Gavin Lowe
- Date of birth: 1 March 1995 (age 30)
- Place of birth: Carluke, Scotland
- Height: 5 ft 11 in (1.80 m)
- Weight: 87 kg (13 st 10 lb)
- School: Auchinleck Academy

Rugby union career
- Position(s): Full Back

Amateur team(s)
- Years: Team / Apps / (Points)
- Ayr RFC /  / ()
- Glasgow Hawks /  / ()
- 2017-: Marr /  / ()

Senior career
- Years: Team / Apps / (Points)
- 2013-15: Glasgow Warriors / 5 / (15)

Super Rugby
- Years: Team / Apps / (Points)
- 2021-: Ayrshire Bulls / 3 / (5)

International career
- Years: Team / Apps / (Points)
- Scotland U18
- 2013–2014: Scotland U20 / 3 / (12)

National sevens team
- Years: Team /  / Comps
- 2014–: Scotland 7s /  / 42 (590)

= Gavin Lowe =

Scottish rugby union player

Gavin Lowe (born 1 March 1995 in Carluke) is a Scottish international 7s rugby union player at the Full Back position.

==Rugby union career==

===Amateur career===

Lowe first played his rugby for Ayr Rugby but moved on to the Glasgow Hawks.

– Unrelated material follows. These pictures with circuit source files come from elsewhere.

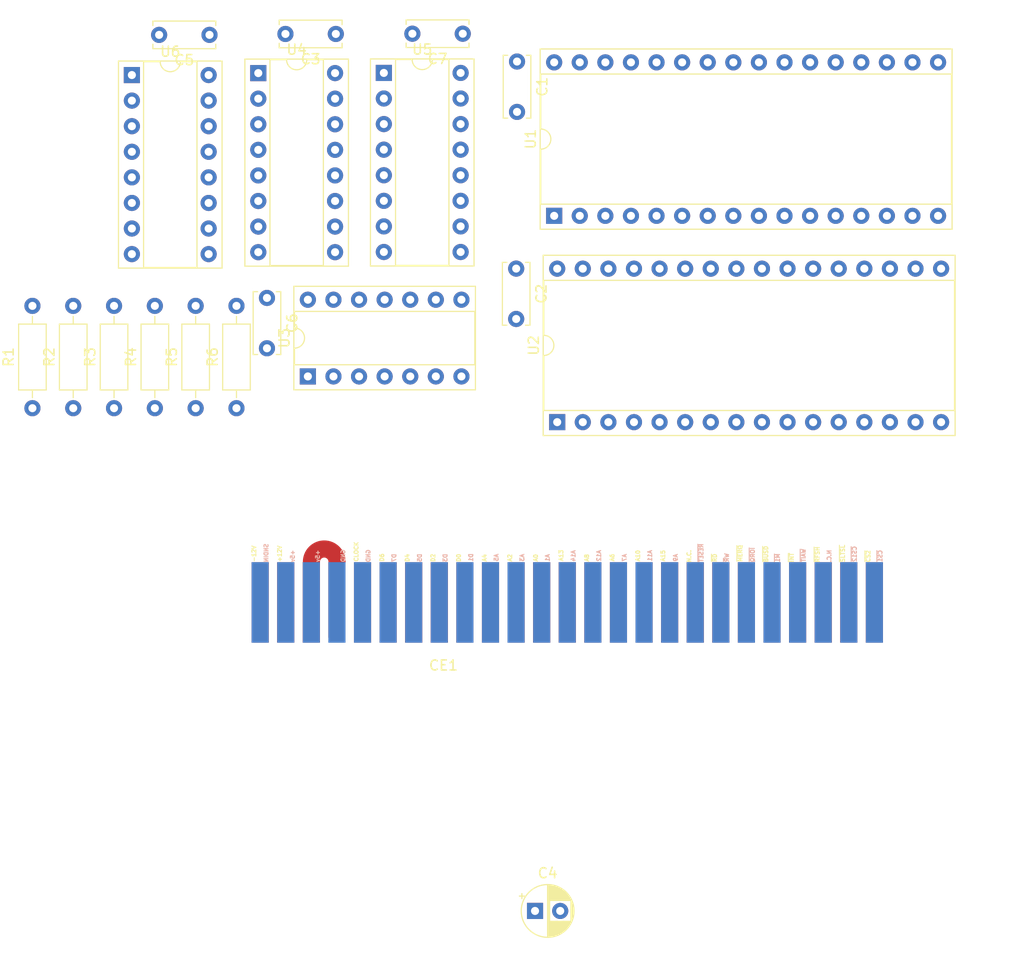
<source format=kicad_pcb>
(kicad_pcb (version 20221018) (generator pcbnew)

  (general
    (thickness 1.6)
  )

  (paper "A4")
  (layers
    (0 "F.Cu" signal)
    (31 "B.Cu" signal)
    (32 "B.Adhes" user "B.Adhesive")
    (33 "F.Adhes" user "F.Adhesive")
    (34 "B.Paste" user)
    (35 "F.Paste" user)
    (36 "B.SilkS" user "B.Silkscreen")
    (37 "F.SilkS" user "F.Silkscreen")
    (38 "B.Mask" user)
    (39 "F.Mask" user)
    (40 "Dwgs.User" user "User.Drawings")
    (41 "Cmts.User" user "User.Comments")
    (42 "Eco1.User" user "User.Eco1")
    (43 "Eco2.User" user "User.Eco2")
    (44 "Edge.Cuts" user)
    (45 "Margin" user)
    (46 "B.CrtYd" user "B.Courtyard")
    (47 "F.CrtYd" user "F.Courtyard")
    (48 "B.Fab" user)
    (49 "F.Fab" user)
    (50 "User.1" user)
    (51 "User.2" user)
    (52 "User.3" user)
    (53 "User.4" user)
    (54 "User.5" user)
    (55 "User.6" user)
    (56 "User.7" user)
    (57 "User.8" user)
    (58 "User.9" user)
  )

  (setup
    (pad_to_mask_clearance 0)
    (pcbplotparams
      (layerselection 0x00010fc_ffffffff)
      (plot_on_all_layers_selection 0x0000000_00000000)
      (disableapertmacros false)
      (usegerberextensions false)
      (usegerberattributes true)
      (usegerberadvancedattributes true)
      (creategerberjobfile true)
      (dashed_line_dash_ratio 12.000000)
      (dashed_line_gap_ratio 3.000000)
      (svgprecision 4)
      (plotframeref false)
      (viasonmask false)
      (mode 1)
      (useauxorigin false)
      (hpglpennumber 1)
      (hpglpenspeed 20)
      (hpglpendiameter 15.000000)
      (dxfpolygonmode true)
      (dxfimperialunits true)
      (dxfusepcbnewfont true)
      (psnegative false)
      (psa4output false)
      (plotreference true)
      (plotvalue true)
      (plotinvisibletext false)
      (sketchpadsonfab false)
      (subtractmaskfromsilk false)
      (outputformat 1)
      (mirror false)
      (drillshape 1)
      (scaleselection 1)
      (outputdirectory "")
    )
  )

  (net 0 "")
  (net 1 "unconnected-(CE1--12V-Pad50)")
  (net 2 "unconnected-(CE1-SNDOUT-Pad49)")
  (net 3 "unconnected-(CE1-+12V-Pad48)")
  (net 4 "unconnected-(CE1-SW2-Pad46)")
  (net 5 "unconnected-(CE1-SW1-Pad44)")
  (net 6 "unconnected-(CE1-CLOCK-Pad42)")
  (net 7 "unconnected-(CE1-A14-Pad25)")
  (net 8 "unconnected-(CE1-N.C.-Pad16)")
  (net 9 "unconnected-(CE1-~{RESET}-Pad15)")
  (net 10 "unconnected-(CE1-~{MERQ}-Pad12)")
  (net 11 "unconnected-(CE1-~{IORQ}-Pad11)")
  (net 12 "unconnected-(CE1-~{BUSD}-Pad10)")
  (net 13 "unconnected-(CE1-~{M1}-Pad9)")
  (net 14 "unconnected-(CE1-~{INT}-Pad8)")
  (net 15 "unconnected-(CE1-~{WAIT}-Pad7)")
  (net 16 "unconnected-(CE1-~{RFSH}-Pad6)")
  (net 17 "unconnected-(CE1-N.C.-Pad5)")
  (net 18 "unconnected-(CE1-~{CS12}-Pad3)")
  (net 19 "unconnected-(CE1-~{CS2}-Pad2)")
  (net 20 "unconnected-(CE1-~{CS1}-Pad1)")
  (net 21 "+5V")
  (net 22 "GND")
  (net 23 "/MA13")
  (net 24 "/MA14")
  (net 25 "/MA15")
  (net 26 "/MA16")
  (net 27 "/MA17")
  (net 28 "/A12")
  (net 29 "/A7")
  (net 30 "/A6")
  (net 31 "/A5")
  (net 32 "/A4")
  (net 33 "/A3")
  (net 34 "/A2")
  (net 35 "/A1")
  (net 36 "/A0")
  (net 37 "/D0")
  (net 38 "/D1")
  (net 39 "/D2")
  (net 40 "/D3")
  (net 41 "/D4")
  (net 42 "/D5")
  (net 43 "/D6")
  (net 44 "/D7")
  (net 45 "/ROM_CE1")
  (net 46 "/A10")
  (net 47 "/{slash}RD")
  (net 48 "/A11")
  (net 49 "/A9")
  (net 50 "/A8")
  (net 51 "/ROM_CE2")
  (net 52 "/{slash}WR")
  (net 53 "/{slash}SLTSL")
  (net 54 "/A15")
  (net 55 "/A13")
  (net 56 "Net-(U5A-A0)")
  (net 57 "Net-(U4-~{Er})")
  (net 58 "Net-(U4-~{Ew})")
  (net 59 "unconnected-(U5A-O2-Pad6)")
  (net 60 "unconnected-(U5A-O3-Pad7)")
  (net 61 "unconnected-(U6-D3-Pad2)")
  (net 62 "unconnected-(U6-D4-Pad3)")
  (net 63 "unconnected-(U6-Q4-Pad6)")
  (net 64 "unconnected-(U6-Q3-Pad7)")
  (net 65 "Net-(U3-Pad1)")

  (footprint "Resistor_THT:R_Axial_DIN0207_L6.3mm_D2.5mm_P10.16mm_Horizontal" (layer "F.Cu") (at 53.08 69.9 90))

  (footprint "Package_DIP:DIP-32_W15.24mm_Socket" (layer "F.Cu") (at 93.010721 71.285933 90))

  (footprint "Package_DIP:DIP-16_W7.62mm_Socket" (layer "F.Cu") (at 50.8 36.82))

  (footprint "Package_DIP:DIP-16_W7.62mm_Socket" (layer "F.Cu") (at 63.344983 36.627013))

  (footprint "Capacitor_THT:CP_Radial_D5.0mm_P2.50mm" (layer "F.Cu") (at 90.809775 119.82))

  (footprint "Capacitor_THT:C_Disc_D6.0mm_W2.5mm_P5.00mm" (layer "F.Cu") (at 71.04 32.740403 180))

  (footprint "Capacitor_THT:C_Disc_D6.0mm_W2.5mm_P5.00mm" (layer "F.Cu") (at 64.206199 58.950752 -90))

  (footprint "Capacitor_THT:C_Disc_D6.0mm_W2.5mm_P5.00mm" (layer "F.Cu") (at 58.504437 32.831333 180))

  (footprint "Package_DIP:DIP-32_W15.24mm_Socket" (layer "F.Cu") (at 92.71 50.8 90))

  (footprint "Package_DIP:DIP-16_W7.62mm_Socket" (layer "F.Cu") (at 75.806441 36.609889))

  (footprint "Lib_add:card_edge_connector_MSX" (layer "F.Cu") (at 92.75 86.04))

  (footprint "Capacitor_THT:C_Disc_D6.0mm_W2.5mm_P5.00mm" (layer "F.Cu") (at 89.023775 35.479887 -90))

  (footprint "Capacitor_THT:C_Disc_D6.0mm_W2.5mm_P5.00mm" (layer "F.Cu") (at 83.637241 32.716773 180))

  (footprint "Package_DIP:DIP-14_W7.62mm_Socket" (layer "F.Cu") (at 68.265855 66.747404 90))

  (footprint "Capacitor_THT:C_Disc_D6.0mm_W2.5mm_P5.00mm" (layer "F.Cu") (at 88.939856 56.039713 -90))

  (footprint "Resistor_THT:R_Axial_DIN0207_L6.3mm_D2.5mm_P10.16mm_Horizontal" (layer "F.Cu") (at 44.98 69.9 90))

  (footprint "Resistor_THT:R_Axial_DIN0207_L6.3mm_D2.5mm_P10.16mm_Horizontal" (layer "F.Cu") (at 61.18 69.9 90))

  (footprint "Resistor_THT:R_Axial_DIN0207_L6.3mm_D2.5mm_P10.16mm_Horizontal" (layer "F.Cu") (at 57.13 69.9 90))

  (footprint "Resistor_THT:R_Axial_DIN0207_L6.3mm_D2.5mm_P10.16mm_Horizontal" (layer "F.Cu") (at 40.93 69.9 90))

  (footprint "Resistor_THT:R_Axial_DIN0207_L6.3mm_D2.5mm_P10.16mm_Horizontal" (layer "F.Cu") (at 49.03 69.9 90))

)

</source>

He was confirmed as part of SportScotland's academy system in 2013.

Lowe has been drafted to Marr in the Scottish Premiership for the 2017-18 season.

===Professional career===

Lowe secured an Elite Development Programme position at the Glasgow Warriors in 2013 and in 2014. This meant he could continue playing for Glasgow Hawks whilst training and challenging for a place at the Warriors.

He played for Glasgow Warriors in their match against Aberdeen GSFP on 8 August 2013, scoring a try in the match.

After 2 seasons with the Warriors, he was released in 2015.

On 23 June 2021 it was announced that he had been signed by the Ayrshire Bulls to play in the Super 6.

===International career===

Lowe is now a regular in the Scotland 7s side.